Items from a dataset:
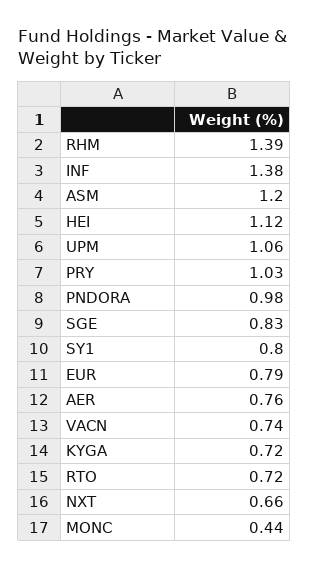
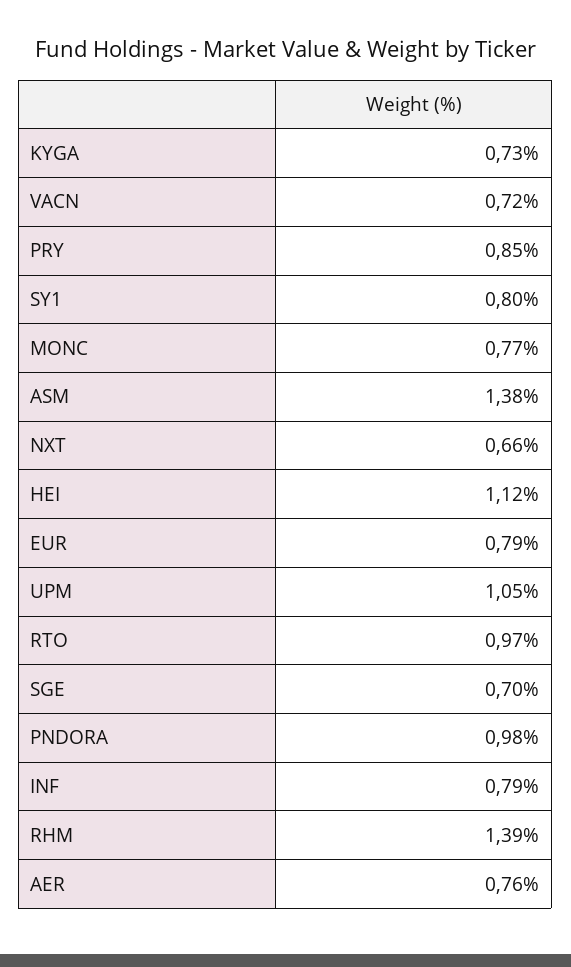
  {
    "RHM": 1.39,
-   "INF": 1.38,
+   "INF": 0.79,
-   "ASM": 1.2,
+   "ASM": 1.38,
    "HEI": 1.12,
-   "UPM": 1.06,
+   "UPM": 1.05,
-   "PRY": 1.03,
+   "PRY": 0.85,
    "PNDORA": 0.98,
-   "SGE": 0.83,
+   "SGE": 0.7,
    "SY1": 0.8,
    "EUR": 0.79,
    "AER": 0.76,
-   "VACN": 0.74,
+   "VACN": 0.72,
-   "KYGA": 0.72,
+   "KYGA": 0.73,
-   "RTO": 0.72,
+   "RTO": 0.97,
    "NXT": 0.66,
-   "MONC": 0.44
+   "MONC": 0.77
  }

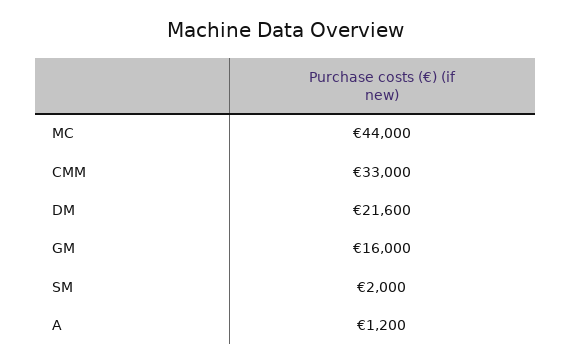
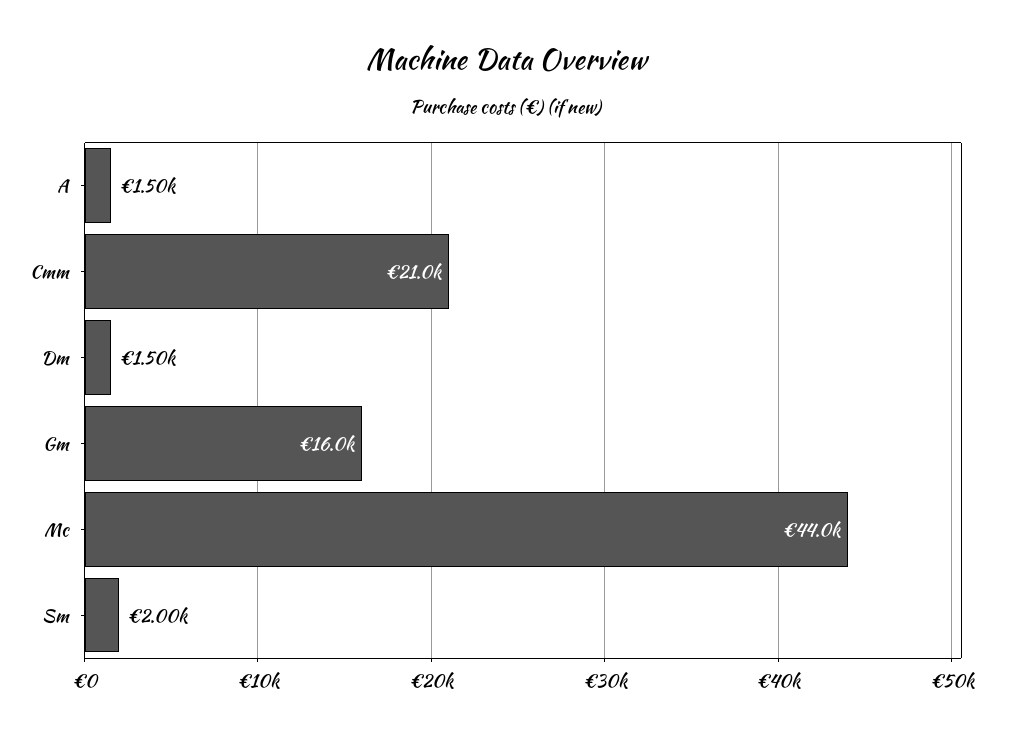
  {
    "MC": 44000,
-   "CMM": 33000,
+   "CMM": 21000,
-   "DM": 21600,
+   "DM": 1500,
    "GM": 16000,
    "SM": 2000,
-   "A": 1200
+   "A": 1500
  }

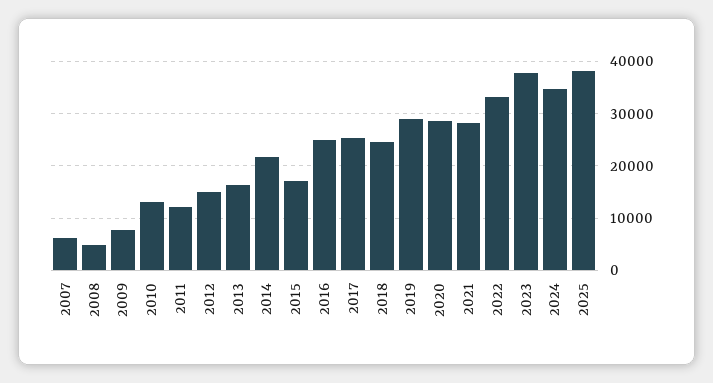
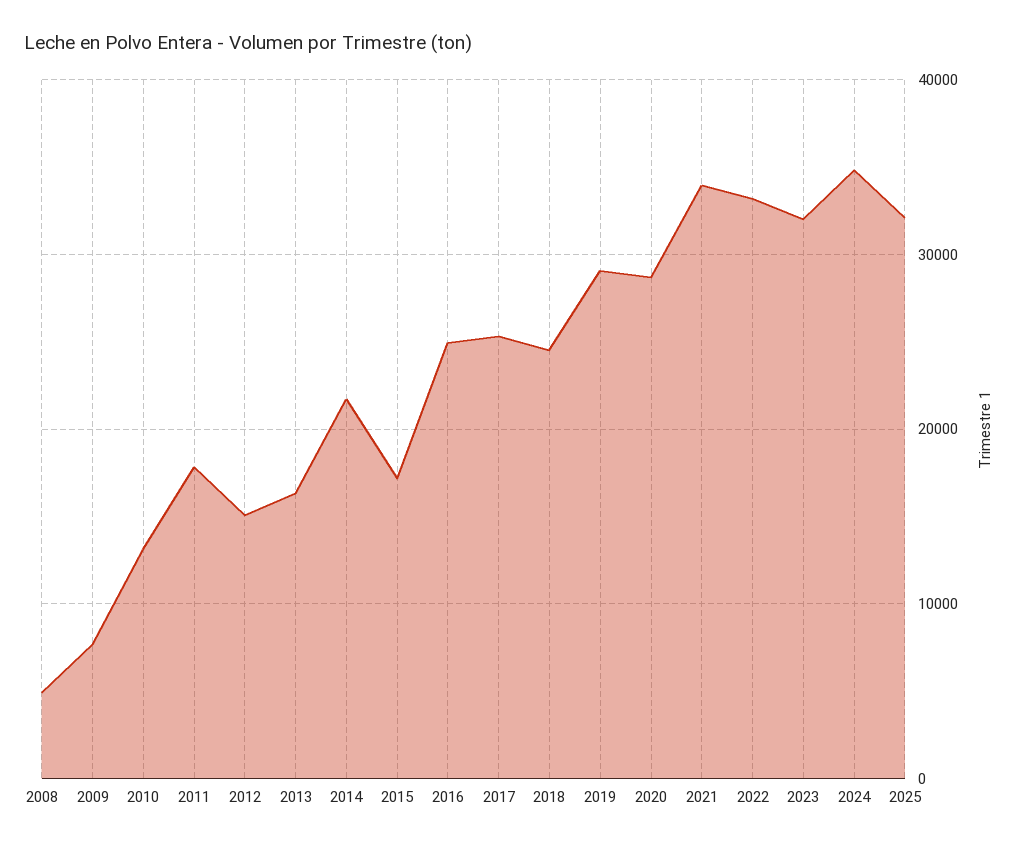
  {
-   "2007": 6000,
    "2008": 5000,
    "2009": 8000,
    "2010": 13000,
-   "2011": 12000,
+   "2011": 18000,
    "2012": 15000,
    "2013": 16000,
    "2014": 22000,
    "2015": 17000,
    "2016": 25000,
    "2017": 25000,
    "2018": 25000,
    "2019": 29000,
    "2020": 29000,
-   "2021": 28000,
+   "2021": 34000,
    "2022": 33000,
-   "2023": 38000,
+   "2023": 32000,
    "2024": 35000,
-   "2025": 38000
+   "2025": 32000
  }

• _Problem to work on_: Without any of the pictures, repeat the entries above word for word.

• _Your response_:
  {
    "RHM": 1.39,
-   "INF": 1.38,
+   "INF": 0.79,
-   "ASM": 1.2,
+   "ASM": 1.38,
    "HEI": 1.12,
-   "UPM": 1.06,
+   "UPM": 1.05,
-   "PRY": 1.03,
+   "PRY": 0.85,
    "PNDORA": 0.98,
-   "SGE": 0.83,
+   "SGE": 0.7,
    "SY1": 0.8,
    "EUR": 0.79,
    "AER": 0.76,
-   "VACN": 0.74,
+   "VACN": 0.72,
-   "KYGA": 0.72,
+   "KYGA": 0.73,
-   "RTO": 0.72,
+   "RTO": 0.97,
    "NXT": 0.66,
-   "MONC": 0.44
+   "MONC": 0.77
  }

  {
    "MC": 44000,
-   "CMM": 33000,
+   "CMM": 21000,
-   "DM": 21600,
+   "DM": 1500,
    "GM": 16000,
    "SM": 2000,
-   "A": 1200
+   "A": 1500
  }

  {
-   "2007": 6000,
    "2008": 5000,
    "2009": 8000,
    "2010": 13000,
-   "2011": 12000,
+   "2011": 18000,
    "2012": 15000,
    "2013": 16000,
    "2014": 22000,
    "2015": 17000,
    "2016": 25000,
    "2017": 25000,
    "2018": 25000,
    "2019": 29000,
    "2020": 29000,
-   "2021": 28000,
+   "2021": 34000,
    "2022": 33000,
-   "2023": 38000,
+   "2023": 32000,
    "2024": 35000,
-   "2025": 38000
+   "2025": 32000
  }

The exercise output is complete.